In [None]:
import os
import numpy as np
import spacy
from collections import Counter, OrderedDict
from spacy.lang.en.stop_words import STOP_WORDS

nlp = spacy.load('en_core_web_lg')

class TextRank4Keyword():
    def __init__(self):
        self.d = 0.85
        self.min_diff = 1e-5
        self.steps = 10
        self.node_weight = None

    def set_stopwords(self, stopwords):  
        for word in STOP_WORDS.union(set(stopwords)):
            lexeme = nlp.vocab[word]
            lexeme.is_stop = True
    
    def sentence_segment(self, doc, candidate_pos, lower):
        sentences = []
        for sent in doc.sents:
            selected_words = []
            for token in sent:
                if token.pos_ in candidate_pos and not token.is_stop:
                    selected_words.append(token.text.lower() if lower else token.text)
            sentences.append(selected_words)
        return sentences
        
    def get_vocab(self, sentences):
        vocab = OrderedDict()
        i = 0
        for sentence in sentences:
            for word in sentence:
                if word not in vocab:
                    vocab[word] = i
                    i += 1
        return vocab
    
    def get_token_pairs(self, window_size, sentences):
        token_pairs = []
        for sentence in sentences:
            for i, word in enumerate(sentence):
                for j in range(i + 1, i + window_size):
                    if j >= len(sentence):
                        break
                    pair = (word, sentence[j])
                    if pair not in token_pairs:
                        token_pairs.append(pair)
        return token_pairs
        
    def symmetrize(self, a):
        return a + a.T - np.diag(a.diagonal())
    
    def get_matrix(self, vocab, token_pairs):
        vocab_size = len(vocab)
        g = np.zeros((vocab_size, vocab_size), dtype='float')
        for word1, word2 in token_pairs:
            i, j = vocab[word1], vocab[word2]
            g[i][j] = 1
        g = self.symmetrize(g)
        norm = np.sum(g, axis=0)
        g_norm = np.divide(g, norm, where=norm!=0)
        return g_norm

    def analyze(self, text, candidate_pos=['NOUN', 'PROPN'], window_size=4, lower=True, stopwords=[]):
        self.set_stopwords(stopwords)
        doc = nlp(text)
        sentences = self.sentence_segment(doc, candidate_pos, lower)
        vocab = self.get_vocab(sentences)
        token_pairs = self.get_token_pairs(window_size, sentences)
        g = self.get_matrix(vocab, token_pairs)
        pr = np.array([1] * len(vocab))
        previous_pr = 0
        for epoch in range(self.steps):
            pr = (1 - self.d) + self.d * np.dot(g, pr)
            if abs(previous_pr - sum(pr)) < self.min_diff:
                break
            previous_pr = sum(pr)
        node_weight = dict()
        for word, index in vocab.items():
            node_weight[word] = pr[index]
        self.node_weight = node_weight

def generate_ngrams(words, n):
    return [' '.join(words[i:i+n]) for i in range(len(words)-n+1)]

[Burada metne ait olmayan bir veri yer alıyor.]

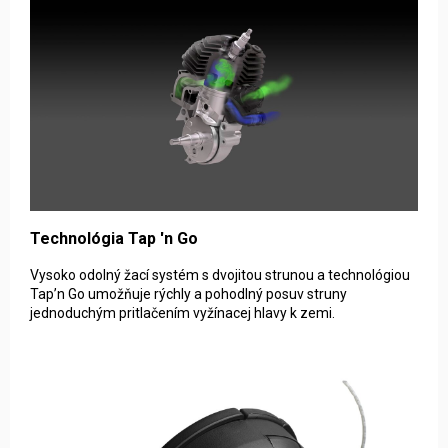
Technológia Tap 'n Go
Vysoko odolný žací systém s dvojitou strunou a technológiou
Tap’n Go umožňuje rýchly a pohodlný posuv struny
jednoduchým pritlačením vyžínacej hlavy k zemi.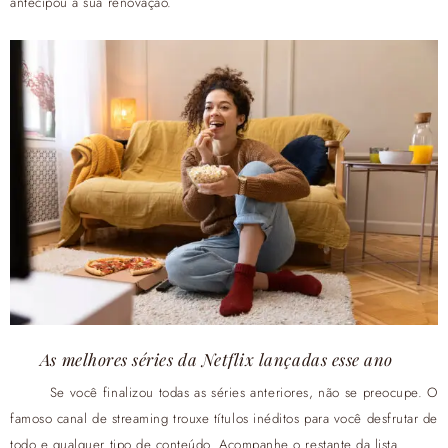
antecipou a sua renovação.
As melhores séries da Netflix lançadas esse ano
Se você finalizou todas as séries anteriores, não se preocupe. O
famoso canal de streaming trouxe títulos inéditos para você desfrutar de
todo e qualquer tipo de conteúdo. Acompanhe o restante da lista.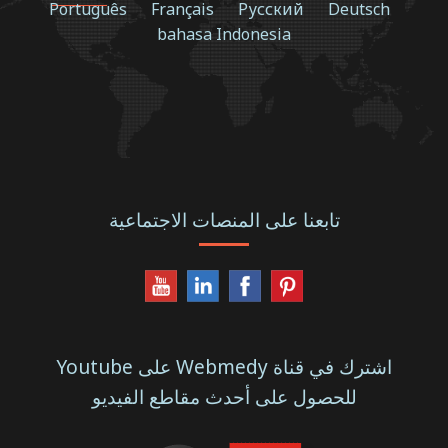
Português
Français
Русский
Deutsch
bahasa Indonesia
تابعنا على المنصات الاجتماعية
اشترك في قناة Webmedy على Youtube
للحصول على أحدث مقاطع الفيديو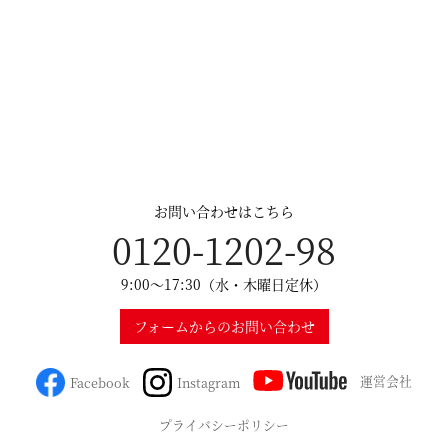
お問い合わせはこちら
0120-1202-98
9:00～17:30（水・木曜日定休）
フォームからのお問い合わせ
運営会社
Facebook
Instagram
プライバシーポリシー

def load_ground_truth_keywords(key_path):
    keywords = []
    with open(key_path, 'r', encoding='utf-8') as f:
        for line in f:
            keywords.append(line.strip().lower())
    return keywords

def evaluate_keywords(predicted, ground_truth):
    predicted_set = set(predicted)
    ground_truth_set = set(ground_truth)

    true_positive = predicted_set.intersection(ground_truth_set)
    precision = len(true_positive) / len(predicted_set) if predicted_set else 0
    recall = len(true_positive) / len(ground_truth_set) if ground_truth_set else 0
    if precision + recall == 0:
        f1 = 0
    else:
        f1 = 2 * precision * recall / (precision + recall)

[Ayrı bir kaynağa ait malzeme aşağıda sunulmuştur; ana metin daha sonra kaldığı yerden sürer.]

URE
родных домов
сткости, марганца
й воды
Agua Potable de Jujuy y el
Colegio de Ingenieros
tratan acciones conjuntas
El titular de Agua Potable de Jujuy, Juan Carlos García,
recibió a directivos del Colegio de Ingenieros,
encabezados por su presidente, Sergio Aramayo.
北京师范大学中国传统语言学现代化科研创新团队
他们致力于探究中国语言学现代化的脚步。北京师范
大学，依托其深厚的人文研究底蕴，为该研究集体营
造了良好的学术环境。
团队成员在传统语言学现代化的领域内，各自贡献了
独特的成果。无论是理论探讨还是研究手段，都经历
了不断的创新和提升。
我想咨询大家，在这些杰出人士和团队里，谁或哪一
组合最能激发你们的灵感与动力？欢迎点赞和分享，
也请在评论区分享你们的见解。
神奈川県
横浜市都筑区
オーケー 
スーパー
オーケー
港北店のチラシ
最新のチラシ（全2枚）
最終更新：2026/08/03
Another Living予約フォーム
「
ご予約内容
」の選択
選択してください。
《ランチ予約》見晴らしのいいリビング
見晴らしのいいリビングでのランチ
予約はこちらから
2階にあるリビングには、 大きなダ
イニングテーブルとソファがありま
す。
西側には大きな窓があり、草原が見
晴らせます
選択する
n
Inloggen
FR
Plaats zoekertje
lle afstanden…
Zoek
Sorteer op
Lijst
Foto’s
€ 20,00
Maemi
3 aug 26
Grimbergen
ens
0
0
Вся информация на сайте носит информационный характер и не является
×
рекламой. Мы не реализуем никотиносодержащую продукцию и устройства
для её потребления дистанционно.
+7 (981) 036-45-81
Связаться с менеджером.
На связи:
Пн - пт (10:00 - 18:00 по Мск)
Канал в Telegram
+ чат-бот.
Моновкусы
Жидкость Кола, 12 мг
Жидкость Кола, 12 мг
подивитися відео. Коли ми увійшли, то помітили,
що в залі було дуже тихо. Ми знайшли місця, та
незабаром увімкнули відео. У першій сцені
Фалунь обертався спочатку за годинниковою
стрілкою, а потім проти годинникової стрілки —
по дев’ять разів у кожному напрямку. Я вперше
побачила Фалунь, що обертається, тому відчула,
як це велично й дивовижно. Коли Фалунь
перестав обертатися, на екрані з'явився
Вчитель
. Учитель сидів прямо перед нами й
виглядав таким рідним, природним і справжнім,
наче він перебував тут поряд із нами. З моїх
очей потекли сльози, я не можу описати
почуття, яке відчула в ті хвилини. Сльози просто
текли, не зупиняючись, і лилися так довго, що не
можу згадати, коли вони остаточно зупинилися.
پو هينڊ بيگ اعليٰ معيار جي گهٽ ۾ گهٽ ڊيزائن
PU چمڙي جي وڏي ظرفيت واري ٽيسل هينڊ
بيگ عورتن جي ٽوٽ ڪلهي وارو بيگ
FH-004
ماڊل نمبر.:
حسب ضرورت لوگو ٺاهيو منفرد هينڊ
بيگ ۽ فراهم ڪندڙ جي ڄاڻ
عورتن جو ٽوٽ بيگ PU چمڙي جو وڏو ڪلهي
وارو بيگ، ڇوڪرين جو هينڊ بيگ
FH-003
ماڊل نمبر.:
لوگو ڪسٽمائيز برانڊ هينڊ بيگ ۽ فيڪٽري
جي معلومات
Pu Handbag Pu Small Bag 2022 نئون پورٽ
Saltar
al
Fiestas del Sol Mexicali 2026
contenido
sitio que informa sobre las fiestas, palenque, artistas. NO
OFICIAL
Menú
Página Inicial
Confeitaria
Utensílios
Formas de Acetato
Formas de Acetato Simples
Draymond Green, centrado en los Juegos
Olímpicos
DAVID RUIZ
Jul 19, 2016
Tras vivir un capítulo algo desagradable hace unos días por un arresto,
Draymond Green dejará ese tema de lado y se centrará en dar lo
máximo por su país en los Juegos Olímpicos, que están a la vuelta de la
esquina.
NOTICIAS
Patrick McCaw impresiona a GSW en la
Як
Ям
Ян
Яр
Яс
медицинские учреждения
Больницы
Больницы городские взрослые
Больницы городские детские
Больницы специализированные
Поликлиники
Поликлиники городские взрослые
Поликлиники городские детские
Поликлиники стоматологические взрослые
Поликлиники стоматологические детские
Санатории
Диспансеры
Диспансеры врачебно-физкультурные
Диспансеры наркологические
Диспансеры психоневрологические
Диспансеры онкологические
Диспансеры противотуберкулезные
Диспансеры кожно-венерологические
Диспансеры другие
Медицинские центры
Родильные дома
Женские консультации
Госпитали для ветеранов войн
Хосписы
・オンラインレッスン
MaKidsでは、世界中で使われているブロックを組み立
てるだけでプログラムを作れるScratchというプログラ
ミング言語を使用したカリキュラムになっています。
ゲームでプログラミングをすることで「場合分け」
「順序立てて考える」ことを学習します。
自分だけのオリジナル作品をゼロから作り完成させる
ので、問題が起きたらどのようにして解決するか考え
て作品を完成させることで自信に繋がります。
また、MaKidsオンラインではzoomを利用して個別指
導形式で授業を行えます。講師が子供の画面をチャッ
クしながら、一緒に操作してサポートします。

    return precision, recall, f1

def evaluate_all_files(text_folder='docsutf8', key_folder='keys', top_n=10):
    scores = []
    first_file_done = False

    for filename in sorted(os.listdir(text_folder)):
        if filename.endswith('.txt'):
            base_name = os.path.splitext(filename)[0]
            text_path = os.path.join(text_folder, filename)
            key_path = os.path.join(key_folder, base_name + '.key')

            

            with open(text_path, 'r', encoding='utf-8') as f:
                text = f.read()

            tr4w = TextRank4Keyword()
            tr4w.analyze(text)

            keywords_1gram = list(tr4w.node_weight.keys())
            keywords_2gram = generate_ngrams(keywords_1gram, 2)
            keywords_3gram = generate_ngrams(keywords_1gram, 3)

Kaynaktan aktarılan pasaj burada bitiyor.